プロから学ぶ不動産活用
第21回 相続税という借金 ~先行売却で建築資金に充当~
大雑把な試算になるが、話しをわかり易くするためにお許しいただきたい。資産は土地10億円のみ、その他の資産はないものとすると、相続税は4億かかってくる。現金がないので、4億銀行から借りて支払うことになる。もしくは国から借り入れるという方法、つまり延納という20年間の利息付分割払いとしなければならない。

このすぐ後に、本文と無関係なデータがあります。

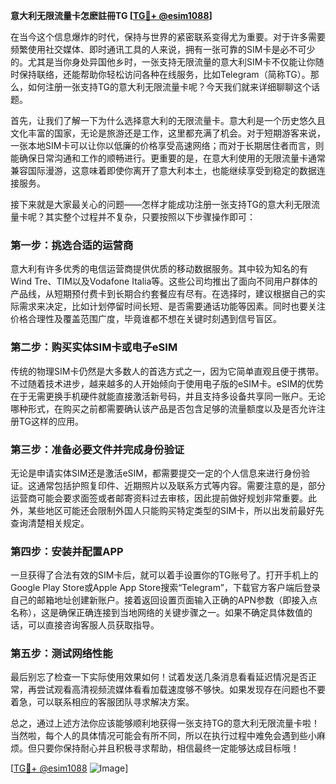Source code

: **意大利无限流量卡怎麽註冊TG [[TG💪+ @esim1088](https://t.me/s/esim1088)]**

在当今这个信息爆炸的时代，保持与世界的紧密联系变得尤为重要。对于许多需要频繁使用社交媒体、即时通讯工具的人来说，拥有一张可靠的SIM卡是必不可少的。尤其是当你身处异国他乡时，一张支持无限流量的意大利SIM卡不仅能让你随时保持联络，还能帮助你轻松访问各种在线服务，比如Telegram（简称TG）。那么，如何注册一张支持TG的意大利无限流量卡呢？今天我们就来详细聊聊这个话题。

首先，让我们了解一下为什么选择意大利的无限流量卡。意大利是一个历史悠久且文化丰富的国家，无论是旅游还是工作，这里都充满了机会。对于短期游客来说，一张本地SIM卡可以让你以低廉的价格享受高速网络；而对于长期居住者而言，则能确保日常沟通和工作的顺畅进行。更重要的是，在意大利使用的无限流量卡通常兼容国际漫游，这意味着即使你离开了意大利本土，也能继续享受到稳定的数据连接服务。

接下来就是大家最关心的问题——怎样才能成功注册一张支持TG的意大利无限流量卡呢？其实整个过程并不复杂，只要按照以下步骤操作即可：

### 第一步：挑选合适的运营商
意大利有许多优秀的电信运营商提供优质的移动数据服务。其中较为知名的有Wind Tre、TIM以及Vodafone Italia等。这些公司均推出了面向不同用户群体的产品线，从短期预付费卡到长期合约套餐应有尽有。在选择时，建议根据自己的实际需求来决定，比如计划停留时间长短、是否需要通话功能等因素。同时也要关注价格合理性及覆盖范围广度，毕竟谁都不想在关键时刻遇到信号盲区。

### 第二步：购买实体SIM卡或电子eSIM
传统的物理SIM卡仍然是大多数人的首选方式之一，因为它简单直观且便于携带。不过随着技术进步，越来越多的人开始倾向于使用电子版的eSIM卡。eSIM的优势在于无需更换手机硬件就能直接激活新号码，并且支持多设备共享同一账户。无论哪种形式，在购买之前都需要确认该产品是否包含足够的流量额度以及是否允许注册TG这样的应用。

### 第三步：准备必要文件并完成身份验证
无论是申请实体SIM还是激活eSIM，都需要提交一定的个人信息来进行身份验证。这通常包括护照复印件、近期照片以及联系方式等内容。需要注意的是，部分运营商可能会要求面签或者邮寄资料过去审核，因此提前做好规划非常重要。此外，某些地区可能还会限制外国人只能购买特定类型的SIM卡，所以出发前最好先查询清楚相关规定。

### 第四步：安装并配置APP
一旦获得了合法有效的SIM卡后，就可以着手设置你的TG账号了。打开手机上的Google Play Store或Apple App Store搜索“Telegram”，下载官方客户端后登录自己的邮箱地址创建新账户。接着返回设置页面输入正确的APN参数（即接入点名称），这是确保正确连接到当地网络的关键步骤之一。如果不确定具体数值的话，可以直接咨询客服人员获取指导。

### 第五步：测试网络性能
最后别忘了检查一下实际使用效果如何！试着发送几条消息看看延迟情况是否正常，再尝试观看高清视频流媒体看看加载速度够不够快。如果发现存在问题也不要着急，可以联系相应的客服团队寻求解决方案。

总之，通过上述方法你应该能够顺利地获得一张支持TG的意大利无限流量卡啦！当然啦，每个人的具体情况可能会有所不同，所以在执行过程中难免会遇到些小麻烦。但只要你保持耐心并且积极寻求帮助，相信最终一定能够达成目标哦！

[[TG💪+ @esim1088](https://t.me/s/esim1088) ![Image](https://i.postimg.cc/4NQfJmqS/Snipaste-2025-05-13-00-14-12.png)]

4億円を20年で支払うとしても、元金だけで年間2,000万円、利息を仮に4%としても1,600万円合わせて年間3,600万円の支払いとなる。
到底手取りの中から支払うことはできないため、土地を売却する必要がでてくる。譲渡税を無視したとしても、4億分の土地が無くなるわけで、土地が10分の6になる。わかり易く言えば10億円の土地資産を持っているというだけで、4億の借金をしていることと同じか、もしくは名目10億の資産ではあるが実質6億の資産ということである。
何とか、この相続税を半分の2億にしようとするわけだが、そのために4億の借金をしたとしよう。相続税という借金2億と借金4億の合計6億の借金になってしまう。何もしなければ4億で済んだのに、相続対策だと言ってなまじっか借金をして賃貸住宅を建てたために、実質借入が2億増えてしまう。
私が思うに、土地資産が10億の地主さんは相続税と借入を併せて、半分の5億以内の借入に収まるようにしたい。節税効果を最大限に引き出すために、さらなる投資が必要であったとしても、借入を増やすのではなく自己資金で対応してもらいたい。もちろん自己資金は無いので、一部土地を売って捻出することになる。どちらにせよ相続時に土地を売る必要があるのだから、先行売却してその資金を節税対策のための建築に回した方が利口である。
相続後最終的に残る土地のボリュームは、土地を先行売却しておく方が大きくなる。地価が下がる傾向があるなら、なおさらのことである。相続税という借金を先に返してしまおうという発想でもある。